● Exercise objective
Show every line from the entries that follow which holds the word "Rendered".

● Data provided
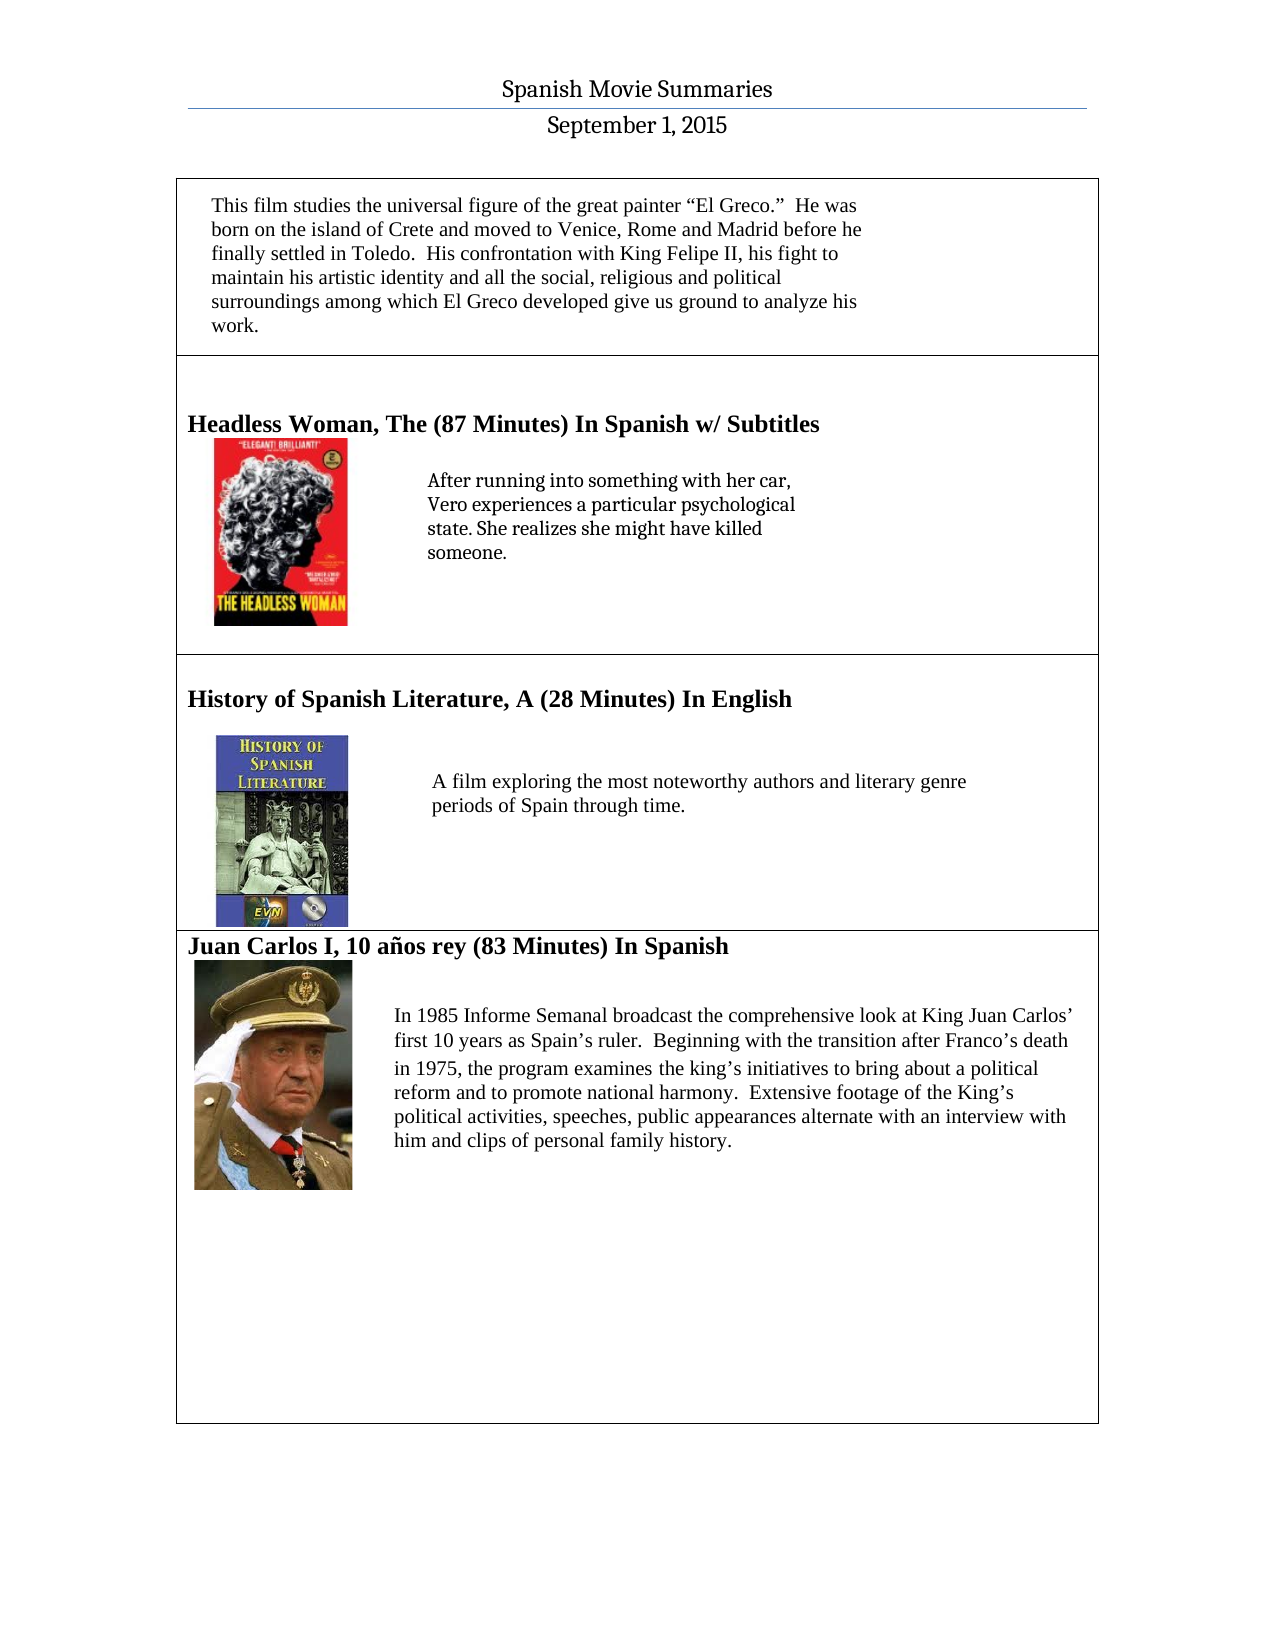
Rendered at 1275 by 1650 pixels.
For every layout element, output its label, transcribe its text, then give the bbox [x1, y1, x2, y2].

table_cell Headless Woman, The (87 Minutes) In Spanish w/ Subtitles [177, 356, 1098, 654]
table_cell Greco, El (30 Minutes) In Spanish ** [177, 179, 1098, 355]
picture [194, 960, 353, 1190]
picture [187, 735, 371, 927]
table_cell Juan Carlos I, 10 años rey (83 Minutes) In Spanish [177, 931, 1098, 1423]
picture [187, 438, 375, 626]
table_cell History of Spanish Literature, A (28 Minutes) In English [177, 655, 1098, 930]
---
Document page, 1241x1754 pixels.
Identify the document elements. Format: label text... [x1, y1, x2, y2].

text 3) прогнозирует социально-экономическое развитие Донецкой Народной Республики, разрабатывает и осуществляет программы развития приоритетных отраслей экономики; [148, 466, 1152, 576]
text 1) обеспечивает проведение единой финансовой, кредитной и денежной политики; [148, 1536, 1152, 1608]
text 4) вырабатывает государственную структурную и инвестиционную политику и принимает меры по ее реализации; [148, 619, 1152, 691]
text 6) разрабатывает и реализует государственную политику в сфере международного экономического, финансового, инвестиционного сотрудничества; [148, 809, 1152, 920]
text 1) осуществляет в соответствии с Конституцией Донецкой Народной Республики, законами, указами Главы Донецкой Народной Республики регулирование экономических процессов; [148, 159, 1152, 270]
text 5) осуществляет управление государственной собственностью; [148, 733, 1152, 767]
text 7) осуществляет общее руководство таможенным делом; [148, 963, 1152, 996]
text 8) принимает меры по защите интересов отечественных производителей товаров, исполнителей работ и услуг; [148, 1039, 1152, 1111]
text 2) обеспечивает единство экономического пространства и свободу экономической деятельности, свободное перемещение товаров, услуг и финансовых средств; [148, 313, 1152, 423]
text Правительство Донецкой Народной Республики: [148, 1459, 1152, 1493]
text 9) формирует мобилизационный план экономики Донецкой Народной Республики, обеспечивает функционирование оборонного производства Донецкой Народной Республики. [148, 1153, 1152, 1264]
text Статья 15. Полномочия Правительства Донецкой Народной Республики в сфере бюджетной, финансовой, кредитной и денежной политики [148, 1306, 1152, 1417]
--
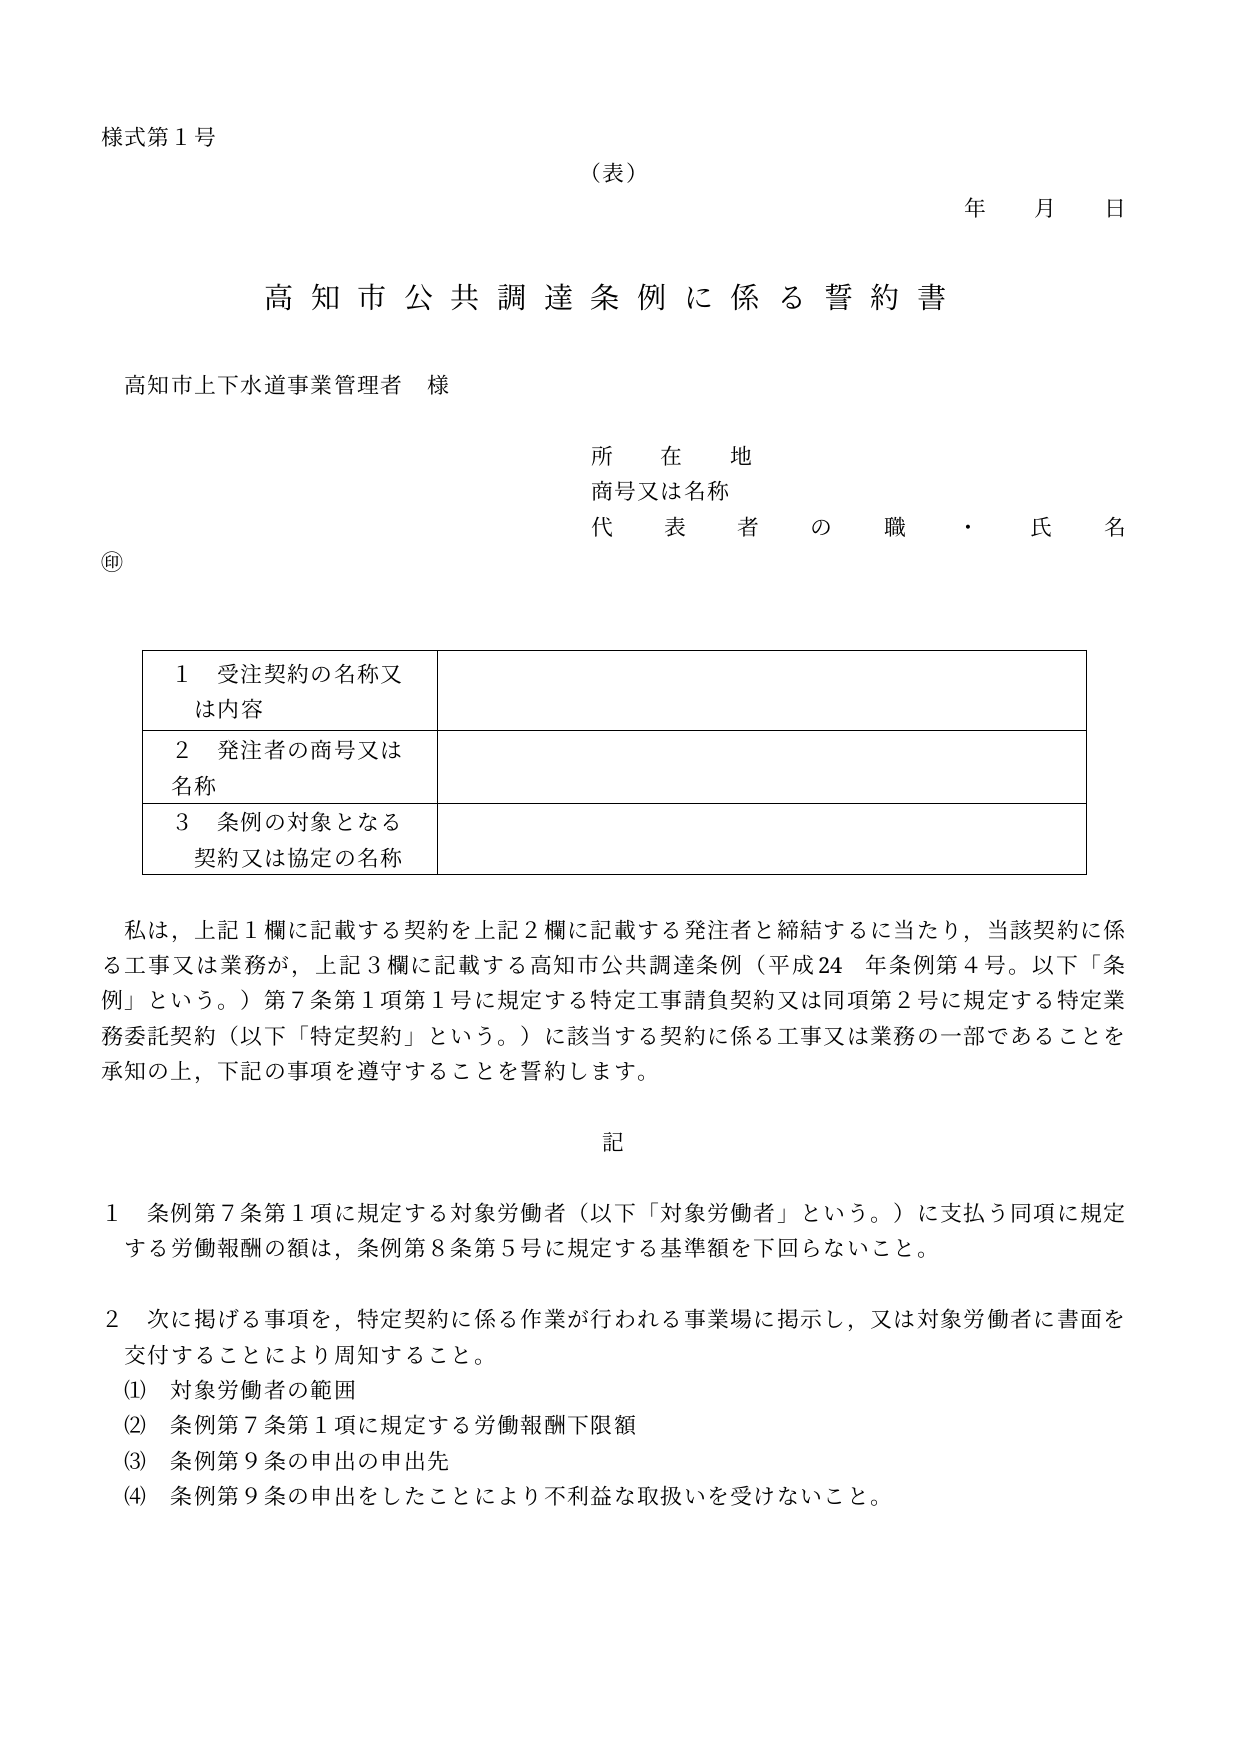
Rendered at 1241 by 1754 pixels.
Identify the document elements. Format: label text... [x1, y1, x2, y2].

● Reply to the task
Rendered at 1275 by 1650 pixels.
Rendered at 1241 by 1754 pixels.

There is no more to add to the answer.